* **Brief**
Copy exactly the lines from the one containing "Redaktionsmeinungen" through the last line of the records, both included, and nothing more.

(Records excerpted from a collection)

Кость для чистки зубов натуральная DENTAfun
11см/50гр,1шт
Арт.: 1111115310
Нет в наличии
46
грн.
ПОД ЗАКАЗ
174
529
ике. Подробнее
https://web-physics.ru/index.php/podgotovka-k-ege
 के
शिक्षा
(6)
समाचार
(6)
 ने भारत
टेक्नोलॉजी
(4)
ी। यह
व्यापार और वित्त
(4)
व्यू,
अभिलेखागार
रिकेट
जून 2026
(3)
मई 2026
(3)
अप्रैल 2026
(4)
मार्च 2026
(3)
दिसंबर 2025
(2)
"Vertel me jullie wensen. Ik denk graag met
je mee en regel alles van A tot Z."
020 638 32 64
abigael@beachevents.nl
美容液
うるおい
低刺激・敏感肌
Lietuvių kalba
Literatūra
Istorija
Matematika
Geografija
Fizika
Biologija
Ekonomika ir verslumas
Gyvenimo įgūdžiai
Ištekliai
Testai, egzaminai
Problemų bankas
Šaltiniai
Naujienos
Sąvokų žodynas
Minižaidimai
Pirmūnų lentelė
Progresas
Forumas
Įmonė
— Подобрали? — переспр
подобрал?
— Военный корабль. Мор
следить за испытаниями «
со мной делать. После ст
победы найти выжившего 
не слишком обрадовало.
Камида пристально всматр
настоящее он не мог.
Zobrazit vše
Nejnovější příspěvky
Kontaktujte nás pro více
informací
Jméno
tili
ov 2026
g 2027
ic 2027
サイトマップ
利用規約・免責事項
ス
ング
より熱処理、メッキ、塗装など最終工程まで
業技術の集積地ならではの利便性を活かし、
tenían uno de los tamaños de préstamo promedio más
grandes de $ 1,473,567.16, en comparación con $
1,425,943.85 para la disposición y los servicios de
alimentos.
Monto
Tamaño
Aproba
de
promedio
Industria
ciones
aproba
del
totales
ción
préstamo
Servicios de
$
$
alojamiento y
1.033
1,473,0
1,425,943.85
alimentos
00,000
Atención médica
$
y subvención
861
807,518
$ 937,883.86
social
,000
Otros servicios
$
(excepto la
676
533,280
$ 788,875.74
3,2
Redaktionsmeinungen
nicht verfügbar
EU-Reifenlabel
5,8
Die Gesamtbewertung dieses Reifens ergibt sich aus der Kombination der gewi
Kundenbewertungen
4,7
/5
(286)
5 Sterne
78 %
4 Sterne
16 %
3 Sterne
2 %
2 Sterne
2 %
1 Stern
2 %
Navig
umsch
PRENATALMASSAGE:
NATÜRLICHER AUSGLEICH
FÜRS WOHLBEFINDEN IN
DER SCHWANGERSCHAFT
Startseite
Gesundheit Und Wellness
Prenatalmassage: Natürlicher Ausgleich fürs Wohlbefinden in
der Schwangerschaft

* **Answer**
Redaktionsmeinungen
nicht verfügbar
EU-Reifenlabel
5,8
Die Gesamtbewertung dieses Reifens ergibt sich aus der Kombination der gewi
Kundenbewertungen
4,7
/5
(286)
5 Sterne
78 %
4 Sterne
16 %
3 Sterne
2 %
2 Sterne
2 %
1 Stern
2 %
Navig
umsch
PRENATALMASSAGE:
NATÜRLICHER AUSGLEICH
FÜRS WOHLBEFINDEN IN
DER SCHWANGERSCHAFT
Startseite
Gesundheit Und Wellness
Prenatalmassage: Natürlicher Ausgleich fürs Wohlbefinden in
der Schwangerschaft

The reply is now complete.